Analyze OSM data in spark
This article assumes that you already possess open-street-map data in a format similar to the one described here.
analyzing the OSM community
Load the dataframes:
val node = spark.sql("SELECT * FROM my_db.osm_node").drop("dt")
val way = spark.sql("SELECT * FROM my_db.osm_way").drop("dt")
val relation = spark.sql("SELECT * FROM my_db.osm_relation").drop("dt")
As only a single partition is ingested with this sample data, it is fine to drop the partitioning column as it is constant anyhow. In a more production ready setup remember to select a fitting partition value for all three tables.
How did the number of nodes evolve over the years? (inspired by):
node.withColumn("year", year(col("timestamp")))
.groupBy("year")
.agg(count("*").alias("nodes_per_year"))
.orderBy(desc("year"))
.show
uid
, user_sid
, changeset
to directly track the OSM community read https://osm-internal.download.geofabrik.de/index.html and get the raw data files from a source where these are not dropped.generate geometry from the graph
A simple case - extract points (x,y) for each hospital:
node.filter(col("tags").getItem("amenity") === "hospital")
.select('id, 'x_long_wgs84, 'y_lat_wgs84)
.show(5, false)
results in:
+----------+------------------+------------------+
| id| x_long_wgs84| y_lat_wgs84|
+----------+------------------+------------------+
| 482297303| 16.509893| 47.507452|
| 702520462| 12.9887397| 46.6995002|
|....
| 334634341|16.257896000000002| 48.0913958|
|5626135755| 15.4172255| 47.0597672|
+----------+------------------+------------------+
Now, a little bit more complex: find the geometries of highways. Usually posexplode
(way.selectExpr("*", "posexplode(nodes) as (indexedNodeIndex,indexedNode)").drop("nodes")
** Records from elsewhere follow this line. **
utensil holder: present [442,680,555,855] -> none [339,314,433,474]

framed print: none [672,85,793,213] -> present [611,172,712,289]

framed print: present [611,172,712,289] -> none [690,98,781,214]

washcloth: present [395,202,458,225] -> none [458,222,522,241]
) is required to keep the original order of the elements inside the array. But in this case the index
is already provided so a simple explode
is good enough.
val highways = way.filter('tags.getItem("highway").isNotNull)
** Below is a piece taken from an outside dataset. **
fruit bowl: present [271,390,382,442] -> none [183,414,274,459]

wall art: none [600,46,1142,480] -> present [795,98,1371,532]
.select($"id".as("wayId"), explode($"nodes").as("indexedNode"))
val intermediateNodes = node.select($"id".as("nodeId"), $"x_long_wgs84", $"y_lat_wgs84")
val wayGeometries = highways.join(intermediateNodes, $"indexedNode.nodeId" === $"nodeId")
.groupBy("wayId")
.agg(sort_array(collect_list(struct($"indexedNode.index", $"y_lat_wgs84", $"x_long_wgs84"))).as("geometry"))
The result looks like:
root
|-- wayId: long (nullable = true)
|-- geometry: array (nullable = true)
| |-- element: struct (containsNull = true)
| | |-- index: integer (nullable = true)
| | |-- y_lat_wgs84: double (nullable = true)
| | |-- x_long_wgs84: double (nullable = true)
+-------+--------------------------------------------------------------------------------------------------------------------------------------------------------------------------------------------------------------------------------------------------------------------------------------------------------------------------------------------------------------------------+
|wayId |geometry |
+-------+--------------------------------------------------------------------------------------------------------------------------------------------------------------------------------------------------------------------------------------------------------------------------------------------------------------------------------------------------------------------------+
|374036 |[[0,48.1923654,16.273967900000002], [1,48.192309800000004,16.2739489], [2,48.192234000000006,16.2739279], [3,48.192175500000005,16.2739176]] |
|2975945|[[0,47.559291900000005,13.8593094], [1,47.559302100000004,13.859371600000001], [2,47.55932120000001,13.859477], [3,47.559189200000006,13.859636], [4,47.558987,13.859803300000001], [5,47.5588545,13.859868800000001], [6,47.5585602,13.8601109], [7,47.5584739,13.860249600000001], [8,47.558379800000004,13.860469100000001], [9,47.558193900000006,13.860748500000001]]|
+-------+--------------------------------------------------------------------------------------------------------------------------------------------------------------------------------------------------------------------------------------------------------------------------------------------------------------------------------------------------------------------------+
Now adding some JTS magic or a couple of string operations easily yield either a geometry object for further processing or a WKT linestring.
Converting relations is left as an exercise for the reader. It is a bit more complex, but a good introduction can be found here as ways must be reassembled recursively.